> [Work to complete]: Copy out every line holding the string "lines" from the records below.

> [Supplied records]:
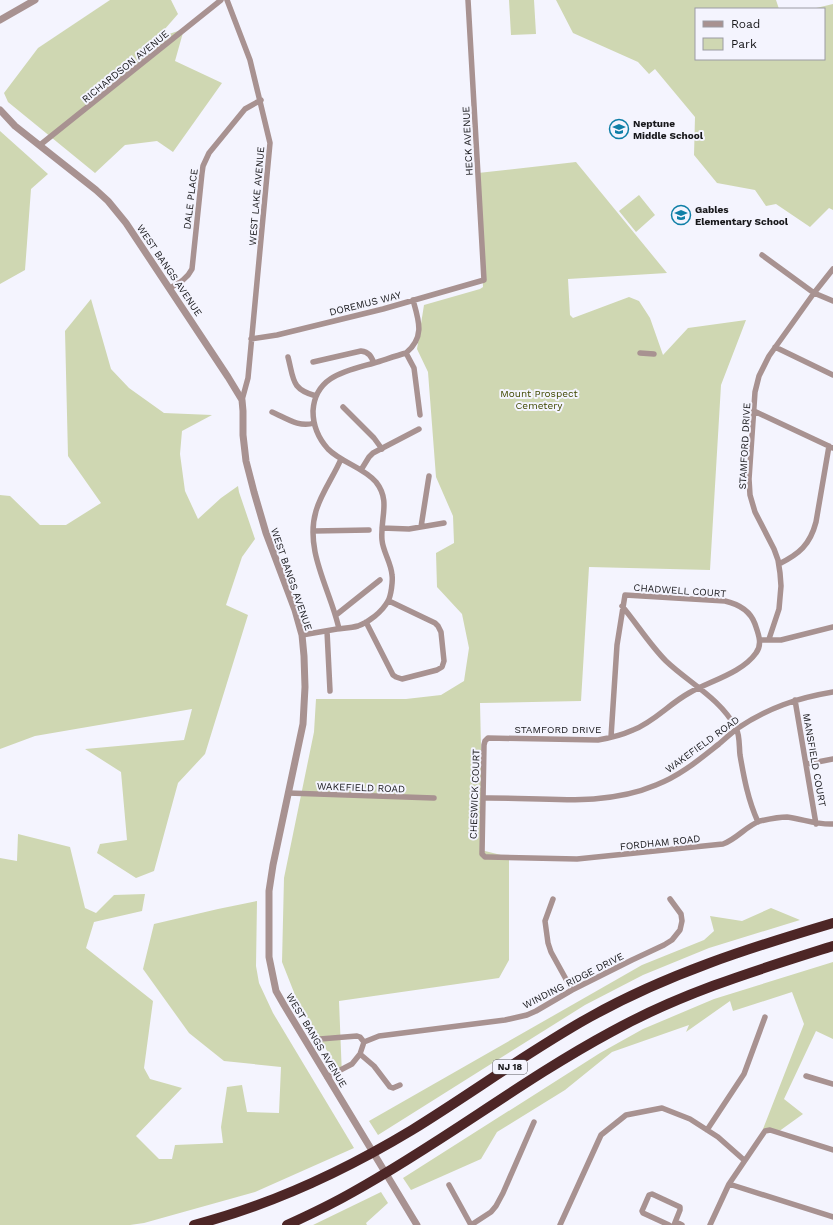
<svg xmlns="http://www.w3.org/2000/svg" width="833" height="1225" viewBox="0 0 833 1225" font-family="'Work Sans',sans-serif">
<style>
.green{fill:#cfd7b2}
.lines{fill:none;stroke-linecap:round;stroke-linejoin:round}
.minor{stroke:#a89291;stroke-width:5.5}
.tertiary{stroke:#a89291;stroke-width:7}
.motorway{stroke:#4d2626;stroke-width:10}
.labels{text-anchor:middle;stroke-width:4;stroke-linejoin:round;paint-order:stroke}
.shield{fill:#f4f4fe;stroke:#59595e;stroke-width:1}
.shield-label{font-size:9px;font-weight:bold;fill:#17171a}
.street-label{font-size:10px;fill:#17171a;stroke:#f4f4fe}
.poi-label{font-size:10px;font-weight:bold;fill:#17171a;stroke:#f4f4fe;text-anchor:start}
.park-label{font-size:10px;fill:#404800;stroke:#f4f4fe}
</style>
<rect width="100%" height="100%" fill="#f4f4fe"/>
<path class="green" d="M110,0H171L178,14L157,38L184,29L175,61L222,83L173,152L157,141L125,145L95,173L8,102L4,93L38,48Z
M509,0H534L536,34L511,35Z
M556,0H776L779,9H696V59H824V9H812L833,4V210L829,208L810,227L776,204L766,206L755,190L717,183L694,155L695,117L655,69L649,74L638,62L573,33Z
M0,131L48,174L31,189L25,270L0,284Z
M576,162L667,273L568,279L570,315L573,318L629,297L639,301L650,318L663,355L688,328L746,320L721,385L710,570L589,567L581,701L480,703L482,791L481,850L509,857V960L499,978L339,1001L342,1076L297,1000L282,962L284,878L314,732L316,699H406L441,695L464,681L469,648L462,614L437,587L436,553L454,543L453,516L436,477L428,372L417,349L424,305L480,289L483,287L478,173Z
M639,195L655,215L636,232L619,211Z
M91,299L111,369L129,388L164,413L212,415L182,431L180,454L185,491L198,519L221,498L238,486L239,492L255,539L242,557L226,605L248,615L205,754L178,783L154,871L136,878L97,853L100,844L127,840L121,772L85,749L184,740L192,709L35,736L0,749V495L10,496L40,525H66L101,503L68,456L65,331Z
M18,834L70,847L85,908L96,913L114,895L145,894L142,911L94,922L86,948L153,1001L144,1068L150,1079L182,1088L136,1136L159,1159H172L175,1145L223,1143L221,1127L227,1087L242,1085L247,1112L279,1113L281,1067L224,1061L189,1033L143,969L154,924L218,909L257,901L256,966L259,983L273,1013L354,1148L255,1192L144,1223L130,1225H0V858L17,861Z
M771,908L800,920L709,948L643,975L585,1005L378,1135L369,1121L642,965L704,940L714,931L710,916L742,921Z
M833,962V1039L816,1031L784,1099L803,1114L778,1132L763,1129L804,1024L792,992L733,1011L730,1001L686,1032L689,1025L612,1052L565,1090L497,1132L481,1159L411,1190L403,1178L600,1053L643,1029L714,999Z
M381,1192L388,1203L366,1223L367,1225H313Z"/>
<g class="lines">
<path class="minor" d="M227,0L250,60L270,143L248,378L242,400
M40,145L221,0
M762,255L814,293L833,301
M170,288C179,283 187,279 192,269L202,173L203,166L209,153L245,109L261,100
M251,339L277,335L383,309L484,280L468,0
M775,347L833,375
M406,353L414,368L420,415
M640,353L654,354
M288,357C294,380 291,389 316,396
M313,362L361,351C369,352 371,356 374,363
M343,407L374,438L382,449
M754,411L833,448
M272,412C286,418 299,428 314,423
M361,470L369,457L373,453L419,429
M421,527L429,476
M382,528L409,529L444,523
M314,531L369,530
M779,564C799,554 810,545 816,522L829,446
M622,606C637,624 650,645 666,661C689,683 720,698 736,728C740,735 739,747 740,755C744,778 748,800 758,822
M336,615L380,580
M366,622L393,675L396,677L402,679L437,670L442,667L444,661L441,632L438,626L435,623L389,601
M339,629C331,591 304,551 316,511C321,493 334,476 341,459
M327,631L330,691
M302,635C314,633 325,631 337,629C344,628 351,628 358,626C369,622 382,612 388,601C391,596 393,581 392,575C391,562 383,552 382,540C380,518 391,501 376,482C363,467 342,463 328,449C319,439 313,425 313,411C315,376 346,371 374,363C384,360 395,356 406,353C425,337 419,321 413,300
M769,639L779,609L781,586L780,573L778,560L774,549L755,512L750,495L749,479L755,392L759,376L769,356L814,293L833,269
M760,640H781L833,627
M795,700L816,824
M611,737L617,645L625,595L725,601C738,604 750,610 755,624C758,633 763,644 756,653C742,673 710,681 689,693C669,704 654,722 633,730C622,735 610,738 598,740L488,738L485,741L484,745L482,854L485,857H488L577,859L723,844C737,839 746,826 760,821C769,819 778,817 787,817C803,819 817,825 833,824
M807,764L833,759
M288,793L434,798
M483,798C541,797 602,808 656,785C680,776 700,759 719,744C725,739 731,733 738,728C768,708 797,698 833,692
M553,899L545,921L548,943L551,952L572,990
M320,1039L357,1036L360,1037L364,1042
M360,1054L374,1066L390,1087L393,1088L400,1085
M806,1076L833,1084
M327,1077L352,1064L360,1054L364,1042L379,1036L505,1020L527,1015L536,1011L572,990L632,960L664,945L672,940L680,930L682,921L681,914L670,899
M707,1130L744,1074L765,1017
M729,1184L833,1217
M449,1185L471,1225
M676,1222L682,1225
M471,1225L491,1212L496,1206L503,1193L534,1122
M560,1225L601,1135L626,1115L662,1108L690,1119L718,1137L744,1160
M669,1225L643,1213L642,1211L649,1195L652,1194L680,1207V1210L674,1225
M710,1225L729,1184L765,1131L770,1130L833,1150"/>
<path class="tertiary" d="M0,20L35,0
M0,110L15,126L96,190L108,201L126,223L228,377L242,400L243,411V435L246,461L254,492L266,533L295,610L302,635L304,656L305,687L303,724L273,865L269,891V957L276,991L284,1005L417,1225"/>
<path class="motorway" d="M194,1225C271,1205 344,1171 412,1130C472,1093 529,1051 590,1017C667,974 749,948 833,923
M287,1225C309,1215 332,1204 353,1192C442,1143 522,1080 611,1032C681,993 757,970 833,946"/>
</g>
<defs>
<symbol id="school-ring" viewBox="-11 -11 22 22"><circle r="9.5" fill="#f4f4fe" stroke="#0f7fa7" stroke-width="1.5"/><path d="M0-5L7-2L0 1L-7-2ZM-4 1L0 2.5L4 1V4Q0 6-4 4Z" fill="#0f7fa7"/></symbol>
</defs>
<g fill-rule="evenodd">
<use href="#school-ring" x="608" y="118" width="22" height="22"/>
<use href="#school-ring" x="670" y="204" width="22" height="22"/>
</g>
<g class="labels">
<rect class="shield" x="493" y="1060" width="34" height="14" rx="3"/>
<g class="shield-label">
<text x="510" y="1070">NJ 18</text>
</g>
<g class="street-label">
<text transform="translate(125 66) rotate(-39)" y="4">RICHARDSON AVENUE</text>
<text transform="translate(467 141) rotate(-93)" y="4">HECK AVENUE</text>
<text transform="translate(256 196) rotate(-85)" y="4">WEST LAKE AVENUE</text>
<text transform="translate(190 199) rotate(-83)" y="4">DALE PLACE</text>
<text transform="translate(170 270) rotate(56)" y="4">WEST BANGS AVENUE</text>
<text transform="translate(365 303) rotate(-14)" y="4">DOREMUS WAY</text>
<text transform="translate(744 446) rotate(-87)" y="4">STAMFORD DRIVE</text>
<text transform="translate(292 579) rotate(71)" y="4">WEST BANGS AVENUE</text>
<text transform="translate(680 590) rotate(4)" y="4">CHADWELL COURT</text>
<text x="558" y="733">STAMFORD DRIVE</text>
<text transform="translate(702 744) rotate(-36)" y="4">WAKEFIELD ROAD</text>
<text transform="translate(815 760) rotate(80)" y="4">MANSFIELD COURT</text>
<text transform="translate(361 787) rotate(2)" y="4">WAKEFIELD ROAD</text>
<text transform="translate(474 794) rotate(-88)" y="4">CHESWICK COURT</text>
<text transform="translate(660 842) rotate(-6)" y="4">FORDHAM ROAD</text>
<text transform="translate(573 980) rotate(-27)" y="4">WINDING RIDGE DRIVE</text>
<text transform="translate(317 1040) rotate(59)" y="4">WEST BANGS AVENUE</text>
</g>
<g class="poi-label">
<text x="633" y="127">Neptune<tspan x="633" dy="12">Middle School</tspan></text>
<text x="695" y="213">Gables<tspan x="695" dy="12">Elementary School</tspan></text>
</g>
<g class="park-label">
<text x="539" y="397">Mount Prospect<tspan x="539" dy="12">Cemetery</tspan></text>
</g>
</g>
<rect x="695" y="8" width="130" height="52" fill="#f4f4fe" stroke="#9c9ca3"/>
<rect x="703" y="21" width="20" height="6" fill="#a89291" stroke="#9c9ca3"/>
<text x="731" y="28" font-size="12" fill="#17171a">Road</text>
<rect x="703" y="38" width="20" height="12" fill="#cfd7b2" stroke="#9c9ca3"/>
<text x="731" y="48" font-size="12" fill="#17171a">Park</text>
</svg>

> [Solution to the problem]:
.lines{fill:none;stroke-linecap:round;stroke-linejoin:round}
<g class="lines">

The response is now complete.